Texto extraído —
A tradução para português foi uma realização interinstitucional organizada no âmbito do GT LGBTI+/Abrasco e reuniu uma equipe de 10 profissionais, entre pesquisadores e tradutores que trabalharam com afinco por cerca de um ano. “Ampliar o acesso ao público que fala português foi a perspectiva de inclusão que nos moveu” apontou Signorrelli.
“Quanto mais ampla a orientação sobre saúde e sexualidade, melhor o cuidado que o usuário e a usuária vão ter quando necessitar dos serviços e equipamentos de saúde” disse Martha Souza ao ressaltar o papel que o documento pode cumprir em conferir maior qualidade na interlocução de profissionais e gestores de saúde com o público.
Essa percepção é visível em especial com a população transgênero e travesti, tema de estudo de Martha em sua tese de doutorado. Por conta dos preconceitos e do desrespeito à privacidade, é alto o abandono aos tratamentos iniciados nos serviços de saúde. “”Que todas, todos e todes tenham maior acesso aos serviços de saúde, a orientações e que possam ser respeitados” encerrou a abrasquiana.
Distinções que mantêm preconceitos: Apesar de a Declaração dos Direitos Humanos ser de 1948, apenas em 1994, na Declaração do Cairo, que há uma menção aos direitos reprodutivos e da sexualidade nos marcos legais, afirmou Alicia Kruger, ressaltando um mecanismo sutil de preconceito na distinção desses direitos e temáticas entre mulheres cis e pessoas trans.

O que fazer —
Transforme em lista o parágrafo do texto extraído que começa com "A tradução para português", mantendo os fatos principais.

Conteúdo dos registros —
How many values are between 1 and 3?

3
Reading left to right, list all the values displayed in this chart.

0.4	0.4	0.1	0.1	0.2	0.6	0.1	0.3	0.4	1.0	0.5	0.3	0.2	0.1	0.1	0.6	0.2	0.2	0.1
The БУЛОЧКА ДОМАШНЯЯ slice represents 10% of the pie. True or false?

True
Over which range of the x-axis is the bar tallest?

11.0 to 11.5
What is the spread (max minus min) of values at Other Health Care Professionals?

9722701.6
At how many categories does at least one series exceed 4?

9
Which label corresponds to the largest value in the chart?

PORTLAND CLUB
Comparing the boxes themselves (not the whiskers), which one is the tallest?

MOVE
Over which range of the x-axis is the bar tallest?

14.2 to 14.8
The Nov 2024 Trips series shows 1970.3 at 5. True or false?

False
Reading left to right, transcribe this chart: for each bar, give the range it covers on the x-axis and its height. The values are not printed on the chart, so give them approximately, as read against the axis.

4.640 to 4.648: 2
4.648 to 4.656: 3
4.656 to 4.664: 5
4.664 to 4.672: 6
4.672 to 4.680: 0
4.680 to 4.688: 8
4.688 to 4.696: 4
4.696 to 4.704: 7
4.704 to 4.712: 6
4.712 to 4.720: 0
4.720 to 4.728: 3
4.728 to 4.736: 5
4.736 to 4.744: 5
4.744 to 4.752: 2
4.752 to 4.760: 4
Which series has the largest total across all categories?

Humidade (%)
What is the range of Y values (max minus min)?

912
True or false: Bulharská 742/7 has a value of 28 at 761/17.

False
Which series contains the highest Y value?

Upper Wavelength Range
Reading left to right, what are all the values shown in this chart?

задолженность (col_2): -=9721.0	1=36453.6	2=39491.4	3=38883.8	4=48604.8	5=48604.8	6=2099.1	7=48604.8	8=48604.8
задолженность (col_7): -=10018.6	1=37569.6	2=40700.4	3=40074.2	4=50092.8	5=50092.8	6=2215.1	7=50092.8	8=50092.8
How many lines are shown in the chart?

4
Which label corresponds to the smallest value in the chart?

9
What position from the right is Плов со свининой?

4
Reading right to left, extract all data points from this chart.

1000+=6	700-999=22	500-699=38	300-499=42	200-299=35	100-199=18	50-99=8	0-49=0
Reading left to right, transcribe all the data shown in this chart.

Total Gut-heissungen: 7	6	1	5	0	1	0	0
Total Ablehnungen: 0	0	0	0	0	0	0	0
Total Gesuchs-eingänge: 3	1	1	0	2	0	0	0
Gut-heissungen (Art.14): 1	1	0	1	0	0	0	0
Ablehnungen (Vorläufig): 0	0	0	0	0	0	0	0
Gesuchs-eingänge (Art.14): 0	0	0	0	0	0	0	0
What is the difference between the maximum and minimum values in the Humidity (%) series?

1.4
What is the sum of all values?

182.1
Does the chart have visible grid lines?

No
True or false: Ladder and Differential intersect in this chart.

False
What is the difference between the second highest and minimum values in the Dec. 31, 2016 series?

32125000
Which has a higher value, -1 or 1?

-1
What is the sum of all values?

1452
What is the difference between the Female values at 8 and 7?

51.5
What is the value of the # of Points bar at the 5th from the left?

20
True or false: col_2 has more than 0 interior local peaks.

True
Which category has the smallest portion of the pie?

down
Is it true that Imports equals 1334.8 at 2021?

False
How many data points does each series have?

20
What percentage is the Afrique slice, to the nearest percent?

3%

Resposta escrita —
- A tradução para o português foi feita por várias instituições, organizada no âmbito do GT LGBTI+/Abrasco.
- A equipe teve 10 profissionais, entre pesquisadores e tradutores.
- O trabalho durou cerca de um ano.
- Segundo Signorrelli, o que moveu a equipe foi a inclusão: ampliar o acesso para o público que fala português.